Last weekend, we held our SQL Saturday event in Exeter. It was a brilliant event for many reasons but we were delighted to have a world exclusive keynote video by Phil Factor about Spinach and Database Development. With many thanks to those that made it possible and particularly to Phil Factor I have linked to the video here and also transcribed it. Please watch and read and understand the message [youtube https://www.youtube.com/watch?v=F8qLrOfncZE]
What has spinach got to do with Database Development?
Generations of children were fed spinach in preference to more nutritious things, such as cardboard, because of the persistence of bad data.
It wasn’t in fact the decimal point error of legend but confusion over the way that iron was measured in the late 19th century data. As a result nutritionists persisted in believing for generations that it was a rich source of iron that the body needs in order to create bloodcells. In fact, the very little iron that there is in spinach isn’t in a form that can be readily absorbed by the body anyway.
The consequences of bad data can be dire
Guarding the quality of your data is about the most important thing that you as a data professional can do. You may think that performance is important but it would just deliver you the wrong answer faster. Resilience? it would just make it more likely that you’d be able to deliver the wrong answer. Delivery? Yep you got it, the wrong answer quicker.
The spinach example is a good one because bad data is hard to detect and can go unnoticed for generations. This is probably because people don’t inspect and challenge data as much as they should. You would have thought it strange that a vegetable like spinach should have fifty times as much iron as any other vegetable but the fact came from a very reputable source so people just shrugged and accepted it
We have a touching faith in data,
We, as a culture, assume its correct and complete, we like to believe that it’s impossible that either prejudice, bias, criminality or foolishness could affect the result, worse we think that valuable truth can be sifted from any data no matter the source. If there’s enough of it then there must be value in it. It’s like panning for gold dust from a river. The sad truth is that this is a delusion but very common in our society. We are, in our mass culture, in the bronze age rather than the information age struggling with silvery toys imbued with mystical magical powers
A good database professional must be unequivocal.

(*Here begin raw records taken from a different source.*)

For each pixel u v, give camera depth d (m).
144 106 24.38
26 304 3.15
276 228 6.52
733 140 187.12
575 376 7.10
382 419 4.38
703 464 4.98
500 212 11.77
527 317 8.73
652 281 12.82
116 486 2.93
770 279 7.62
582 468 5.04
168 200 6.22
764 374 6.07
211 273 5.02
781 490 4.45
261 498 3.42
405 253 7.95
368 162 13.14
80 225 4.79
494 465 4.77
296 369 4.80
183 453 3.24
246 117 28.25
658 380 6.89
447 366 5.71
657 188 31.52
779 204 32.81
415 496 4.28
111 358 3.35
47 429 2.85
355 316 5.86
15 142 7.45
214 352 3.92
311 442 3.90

Bad data cannot be cleaned in the same way that one can clean mud of a diamond. If data contains bad data then the entire data set must be rejected
There’s no such thing as data cleansing.
You as a DBA may be asked to take out data that seems absurd such as ages that are negative or ages that are so great that the person couldn’t possibly be alive but then that leaves you in the same dataset, data that is plausible but wrong.
Only in very exceptional circumstances when you know precisely why a minority of your data is wrong would you be justified in correcting it.
Statistics can help us to make very confident assertions about large datasets if they conform to one of the common distributions but they cannot tell us anything about individual items of data. You can of course remove outliers but in fact outliers are just items of data that don’t conform to your assumptions about the data and the whole point of data analysis is to test your assumptions. By cleaning data, by removing outliers you can prove almost anything scientifically
A well designed database is defended in depth at every possible opportunity.
Depth is actually an interesting analogy because experience tells us that bad data seems to leak in under pressure, through every crack when the database is working hard. Like you will see in a World War 2 submarine movie, in a well-used OLTP database, we are like the crew, swivelling our eyes in terror savouring the futility of any remediation as ghastly drips run down the walls of our database and wishing we had put in more constraints.
In terms of the defence of data, check constraints and foreign key constraints are excellent of course and triggers are good but there are other ways of getting warnings of errors in data such as sudden changes in the distribution of data and other anomalies. One check I like to do is the tourism check where you check your data all the way through back to source, this technique once famously picked up the fact that a famous motor manufacturer was reporting its deceleration figures in yards per second when it should have been metres per second.
When you start putting in check constraints you say to yourself, this couldn’t possibly happen. This is the voice of superstition. A famous programmer of the 1970’s took to putting a message in his code saying “this error could never happen” and he put it in places where it couldn’t possibly ever be executed and the funny thing was the more he tested the programme, the more that error appeared on the screen and it is the same with constraints, the more traps you set the more critters you catch and you’re left wondering how on earth all that bad data was getting in
Its misleading to go on about the value of the great flood of big data. There’s a strong superstition that data has some sort of intrinsic mystical value all of its own.
Unless you can prove that data is correct its valueless because if you trust it you can end up with generations of children compelled to eat spinach for no good reason at all.